The elasticity that makes the cloud attractive is also its biggest financial trap: the ease of provisioning resources turns spend into a variable that spirals out of control if no one watches it. The FinOps practice (cloud financial operations) addresses this challenge with a cultural and operational model based on three iterative phases. The inform phase provides visibility of spend through consistent resource tagging and cost dashboards by team, project and environment. The optimise phase applies concrete actions: right-sizing instances, shutting down test environments outside working hours, buying reserved capacity for stable workloads and taking advantage of spot instances for interruption-tolerant jobs. The operate phase establishes budgets, variance alerts and clear accountability for every euro consumed.

The key change in mindset is that in the cloud cost is an engineering metric, not just a finance one: a developer's decision to choose an instance type or a region has a direct impact on the bill. Mature organisations treat cost as one more software quality attribute, alongside performance and security, and review spend with the same cadence they use to review incidents.

Common mistakes that make the cloud expensive and exposed

Frequently asked questions

Multi-cloud or a single provider?

Multi-cloud reduces the risk of dependence on a single provider and lets you use the best of each platform, but it multiplies operational complexity, the skills required and the cost of transferring data between clouds. For most SMEs, a well-governed primary cloud delivers more than a poorly maintained multi-cloud.

Is the cloud always cheaper than running your own servers?

Not automatically. The cloud turns investment (CapEx) into operating expense (OpEx) and provides elasticity, but stable, predictable 24/7 workloads can end up more expensive in the cloud than reserving capacity or keeping them on-premises. The real saving comes from paying only for what you use and switching off what you do not need.

Where does my data reside and who can access it?

Data resides in the region the customer chooses; to comply with the GDPR it is advisable to select EU regions and sign the provider's data processing agreement. Encryption at rest and in transit, together with rigorous key and identity management, is the customer's responsibility.

What is vendor lock-in and how is it mitigated?

It is the difficulty of switching providers due to the use of proprietary services.
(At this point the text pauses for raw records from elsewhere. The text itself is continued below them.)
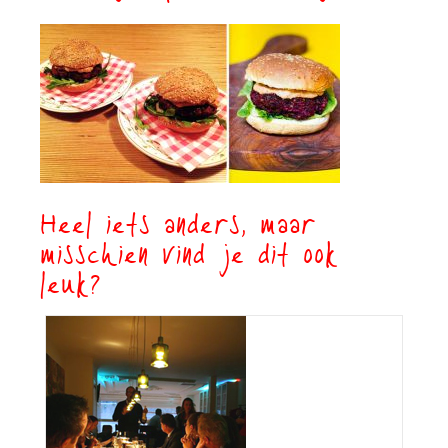
Heel iets anders, maar
misschien vind je dit ook
leuk?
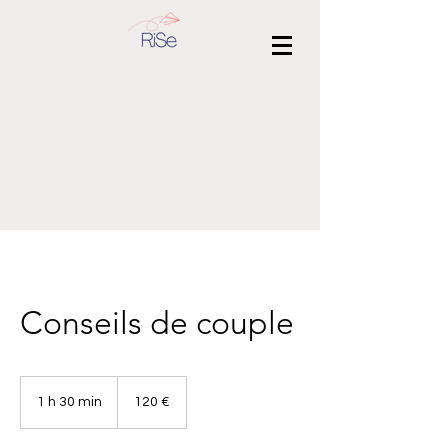
Conseils de couple
120
euros
1 h 30 min
1
120 €
3
0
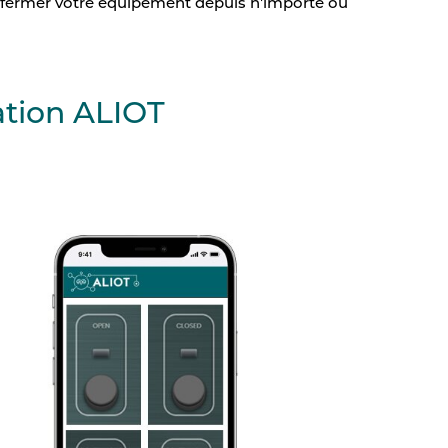
/fermer votre équipement depuis n'importe où
cation ALIOT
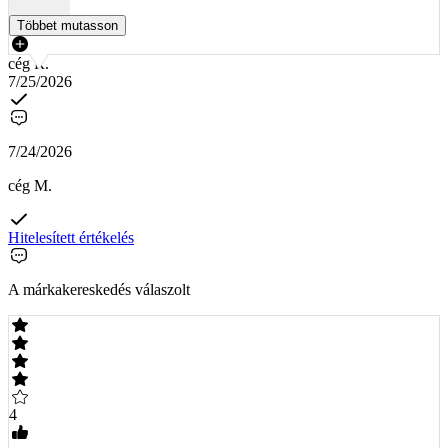
Többet mutasson
cég R.
7/25/2026
7/24/2026
cég M.
Hitelesített értékelés
A márkakereskedés válaszolt
4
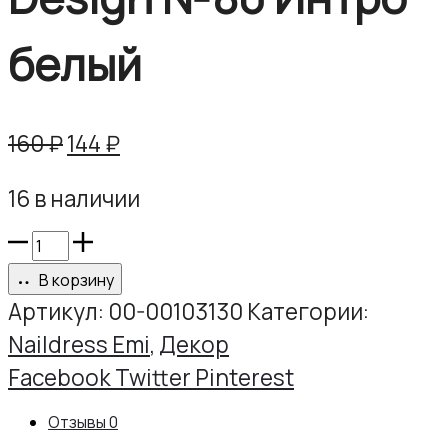
белый
Первоначальная
Текущая
160
₽
144
₽
цена
цена:
16 в наличии
составляла
144 ₽.
160 ₽.
Количество
товара
В корзину
Naildress
Артикул:
00-00103130
Категории:
Slider
Naildress Emi
,
Декор
Design
Share
Facebook
Twitter
Pinterest
№80
Отзывы
0
Интро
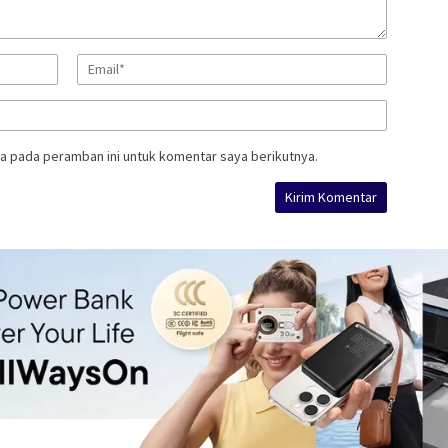
a pada peramban ini untuk komentar saya berikutnya.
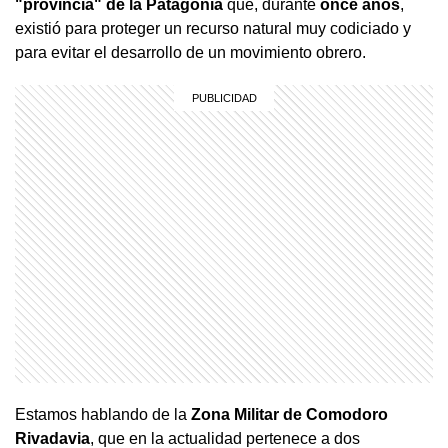
"provincia" de la
Patagonia
que, durante
once
años
,
existió para proteger un recurso natural muy codiciado y
para evitar el desarrollo de un movimiento obrero.
Estamos hablando de la
Zona Militar de Comodoro
Rivadavia
, que en la actualidad pertenece a dos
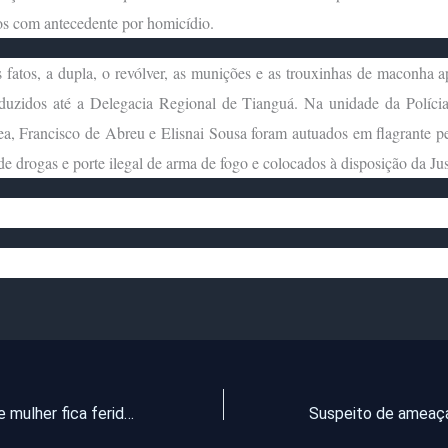
os com antecedente por homicídio.
 fatos, a dupla, o revólver, as munições e as trouxinhas de maconha 
duzidos até a Delegacia Regional de Tianguá. Na unidade da Polícia
ea, Francisco de Abreu e Elisnai Sousa foram autuados em flagrante p
 de drogas e porte ilegal de arma de fogo e colocados à disposição da Jus
Homem morre e mulher fica ferida após tiroteiro em Fortaleza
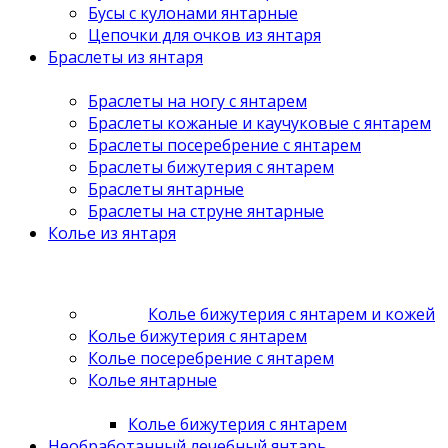
Бусы с кулонами янтарные
Цепочки для очков из янтаря
Браслеты из янтаря
Браслеты на ногу с янтарем
Браслеты кожаные и каучуковые с янтарем
Браслеты посеребрение с янтарем
Браслеты бижутерия с янтарем
Браслеты янтарные
Браслеты на струне янтарные
Колье из янтаря
Колье бижутерия с янтарем и кожей
Колье бижутерия с янтарем
Колье посеребрение с янтарем
Колье янтарные
Колье бижутерия с янтарем
Необработанный лечебный янтарь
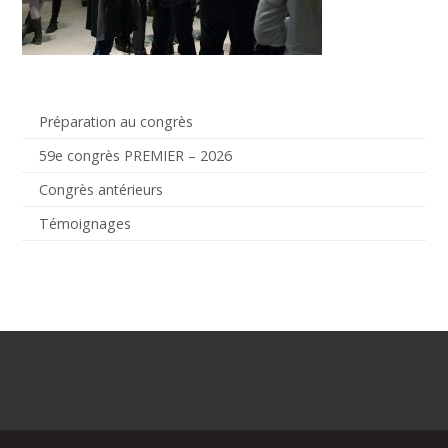
Préparation au congrès
59e congrès PREMIER – 2026
Congrès antérieurs
Témoignages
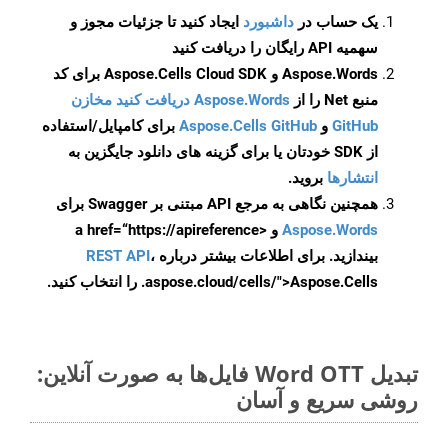
یک حساب در
داشبورد
ایجاد کنید تا جزئیات مجوز و
سهمیه API رایگان را دریافت کنید
Aspose.Words و Aspose.Cells Cloud SDK برای کد
منبع Net را از
Aspose.Words دریافت کنید مخازن
GitHub
و
Aspose.Cells GitHub
برای کامپایل/استفاده
از SDK خودتان یا برای گزینه های دانلود جایگزین به
انتشارها
بروید.
همچنین نگاهی به مرجع API مبتنی بر Swagger برای
Aspose.Words
و <a href=“https://apireference
بیندازید. برای اطلاعات بیشتر درباره
،
REST API
.aspose.cloud/cells/">Aspose.Cells را انتخاب کنید.
تبدیل Word OTT فایل‌ها به صورت آنلاین:
روشی سریع و آسان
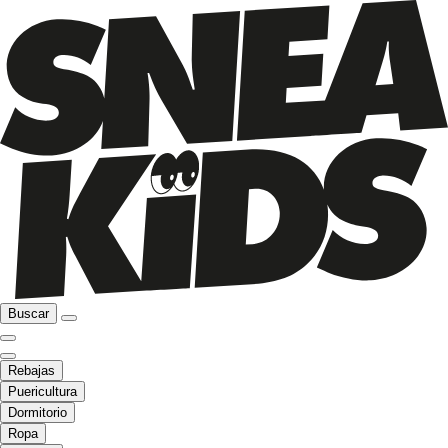
Buscar
Rebajas
Puericultura
Dormitorio
Ropa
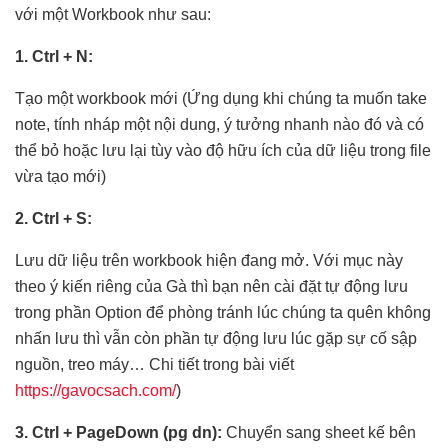
với một Workbook như sau:
1. Ctrl + N:
Tạo một workbook mới (Ứng dụng khi chúng ta muốn take
note, tính nháp một nội dung, ý tưởng nhanh nào đó và có
thể bỏ hoặc lưu lại tùy vào độ hữu ích của dữ liệu trong file
vừa tạo mới)
2. Ctrl + S:
Lưu dữ liệu trên workbook hiện đang mở. Với mục này
theo ý kiến riêng của Gà thì bạn nên cài đặt tự động lưu
trong phần Option để phòng tránh lúc chúng ta quên không
nhấn lưu thì vẫn còn phần tự động lưu lúc gặp sự cố sập
nguồn, treo máy… Chi tiết trong bài viết
https://gavocsach.com/
)
3. Ctrl + PageDown (pg dn):
Chuyển sang sheet kế bên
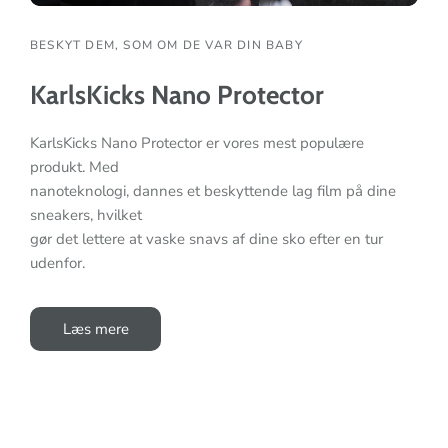
BESKYT DEM, SOM OM DE VAR DIN BABY
KarlsKicks Nano Protector
KarlsKicks Nano Protector er vores mest populære
produkt. Med
nanoteknologi, dannes et beskyttende lag film på dine
sneakers, hvilket
gør det lettere at vaske snavs af dine sko efter en tur
udenfor.
Læs mere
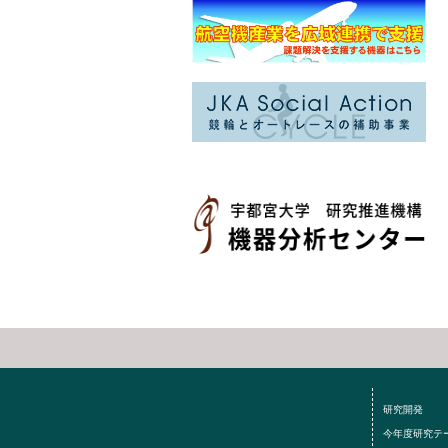
研究開発
今年度研究テ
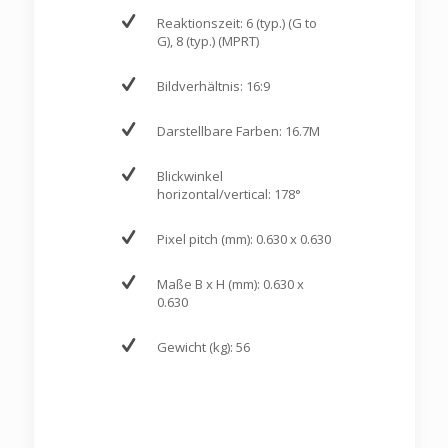
Reaktionszeit: 6 (typ.) (G to
G), 8 (typ.) (MPRT)
Bildverhältnis: 16:9
Darstellbare Farben: 16.7M
Blickwinkel
horizontal/vertical: 178°
Pixel pitch (mm): 0.630 x 0.630
Maße B x H (mm): 0.630 x
0.630
Gewicht (kg): 56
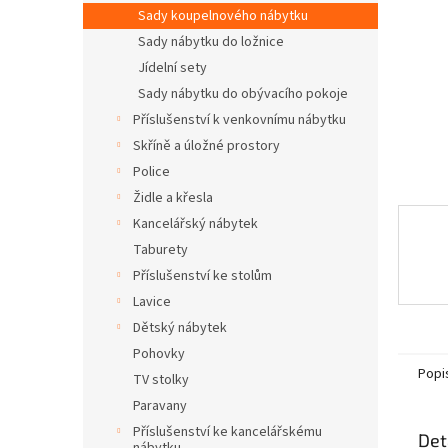
n
Sady koupelnového nábytku
e
Sady nábytku do ložnice
l
Jídelní sety
Sady nábytku do obývacího pokoje
Příslušenství k venkovnímu nábytku
Skříně a úložné prostory
Police
Židle a křesla
Kancelářský nábytek
Taburety
Příslušenství ke stolům
Lavice
Dětský nábytek
Pohovky
Popi
TV stolky
Paravany
Příslušenství ke kancelářskému
Det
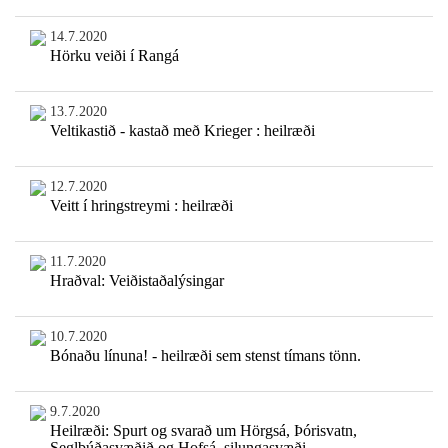
14.7.2020
Hörku veiði í Rangá
13.7.2020
Veltikastið - kastað með Krieger : heilræði
12.7.2020
Veitt í hringstreymi : heilræði
11.7.2020
Hraðval: Veiðistaðalýsingar
10.7.2020
Bónaðu línuna! - heilræði sem stenst tímans tönn.
9.7.2020
Heilræði: Spurt og svarað um Hörgsá, Þórisvatn,
Seglbúðasvæðið og Hofsá, silungasvæði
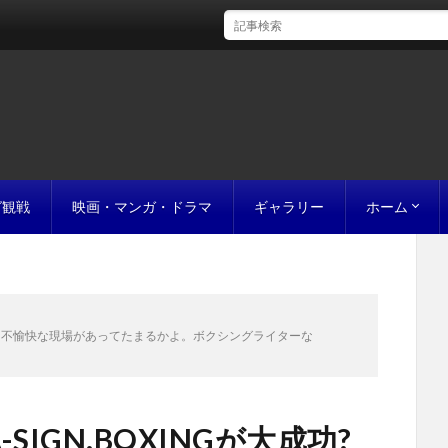
グ観戦
映画・マンガ・ドラマ
ギャラリー
ホーム
初めての方
完成までの
原稿の作り
誰にでも名作
お値段につ
お見積り
私たちのこ
ポリシー
サイトマッ
 あんな不愉快な現場があってたまるかよ。ボクシングライターな
IGN.BOXINGが大成功?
It is mitigated by relying on open standards (containers, Kubernetes, portable data formats) and isolating business logic from each cloud's specific APIs, although giving up managed services entirely also carries an opportunity cost.

Conclusion

There is no "best" cloud in the abstract: there is the right cloud for a specific workload, a team with a given set of skills and a particular compliance framework. The relevant technical decision is not AWS versus Azure versus Google Cloud, but how the chosen platform is governed: with infrastructure as code that makes every environment reproducible, with least-privilege identities that close the door to leaks, with a FinOps practice that avoids the surprise bill, and with backups whose restoration is genuinely tested. The cloud rewards those who automate and measure, and penalises those who improvise. At Summum Systems we approach every migration as a portfolio of decisions made application by application (the 6 Rs), not as a mass relocation, because moving disorder to the cloud only produces more expensive disorder.